Following the bombing, Vovk and her daughter then made their way through the Pskov Region where they exited Russia for Estonia, according to video surveillance footage released by Russian state media.
“It has been established that the crime was prepared and committed by the Ukrainian special services,” the FSB said in a statement published by the state-run RIA Novosti.
The Ukrainian government, for their part, has repeatedly and vociferously denied any involvement in the killing of the 30-year-old journalist and political activist. “We don’t work in this way,” National Security and Defense Council Secretary Oleksiy Danilov said on Tuesday during a televised interview.
Kyiv has not merely denied accusations, but they’ve taken it a step further, accusing the Kremlin of orchestrating the attack themselves.
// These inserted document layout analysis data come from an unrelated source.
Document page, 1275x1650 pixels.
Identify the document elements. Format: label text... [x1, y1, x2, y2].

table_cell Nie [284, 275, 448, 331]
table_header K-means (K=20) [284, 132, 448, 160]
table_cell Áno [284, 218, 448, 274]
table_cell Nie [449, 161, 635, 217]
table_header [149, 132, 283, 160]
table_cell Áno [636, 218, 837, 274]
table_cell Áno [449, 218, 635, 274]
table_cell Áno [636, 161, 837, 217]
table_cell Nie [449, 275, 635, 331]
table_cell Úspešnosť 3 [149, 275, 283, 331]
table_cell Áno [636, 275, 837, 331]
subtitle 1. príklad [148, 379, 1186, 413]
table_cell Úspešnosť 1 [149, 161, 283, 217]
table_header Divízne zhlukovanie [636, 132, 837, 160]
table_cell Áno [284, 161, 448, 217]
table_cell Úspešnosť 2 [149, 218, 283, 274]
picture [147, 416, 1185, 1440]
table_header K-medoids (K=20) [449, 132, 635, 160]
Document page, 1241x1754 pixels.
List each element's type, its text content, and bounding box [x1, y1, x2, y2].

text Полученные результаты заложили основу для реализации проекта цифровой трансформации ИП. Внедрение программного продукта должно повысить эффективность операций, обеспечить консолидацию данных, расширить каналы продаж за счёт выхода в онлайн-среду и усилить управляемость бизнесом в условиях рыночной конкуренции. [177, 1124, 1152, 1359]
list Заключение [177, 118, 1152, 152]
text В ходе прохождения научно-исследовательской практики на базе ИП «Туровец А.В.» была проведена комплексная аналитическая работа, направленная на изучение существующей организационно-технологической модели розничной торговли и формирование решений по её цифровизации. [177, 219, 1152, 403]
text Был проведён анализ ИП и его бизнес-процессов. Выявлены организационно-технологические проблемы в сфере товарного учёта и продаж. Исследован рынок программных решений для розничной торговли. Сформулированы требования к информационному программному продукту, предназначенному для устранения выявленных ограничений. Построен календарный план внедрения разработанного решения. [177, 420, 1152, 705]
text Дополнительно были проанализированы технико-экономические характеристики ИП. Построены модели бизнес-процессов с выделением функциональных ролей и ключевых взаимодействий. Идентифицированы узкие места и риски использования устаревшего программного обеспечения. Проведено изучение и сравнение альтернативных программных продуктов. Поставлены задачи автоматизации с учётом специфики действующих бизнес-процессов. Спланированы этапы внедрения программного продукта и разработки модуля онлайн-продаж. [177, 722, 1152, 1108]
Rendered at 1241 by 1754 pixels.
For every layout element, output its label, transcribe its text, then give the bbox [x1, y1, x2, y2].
Mykhailo Podliak, an advisor to the Head of the Office of the President of Ukraine, claimed in a tweet on Tuesday that the Kremlin—by killing Darya Dugina, who he describes as a “Russian propagandist”—accomplished four goals.
- Created a propagandist symbol by turning Dugina into a martyr
- Popularized the ideas of Aleksandr Dugin
- Intimidated other propagandists so that they would be more “obedient”
- Temporarily diverted attention from #RussiaIsATerroristState.
Others like Illya Ponomarev, a former member of the Russian State Duma who now lives in exile, have claimed that the targeted killing was carried out by a previously unknown group calling themselves the National Republican Army (NRA).
“This action, like many other actions of direct action on the territory of Russia in recent months, was carried out by the National Republican Army. We established contact with its fighters using our Rospartizan resource. The NRA fighters authorized me to read their manifesto,” Illya said.
In its manifesto, the NRA claims to be a group of Russian activists, military members, and politicians who are “now partisans and fighters” who fight “robbers and oppressors of the Russian people.” It remains unclear as to whether the group exists or not.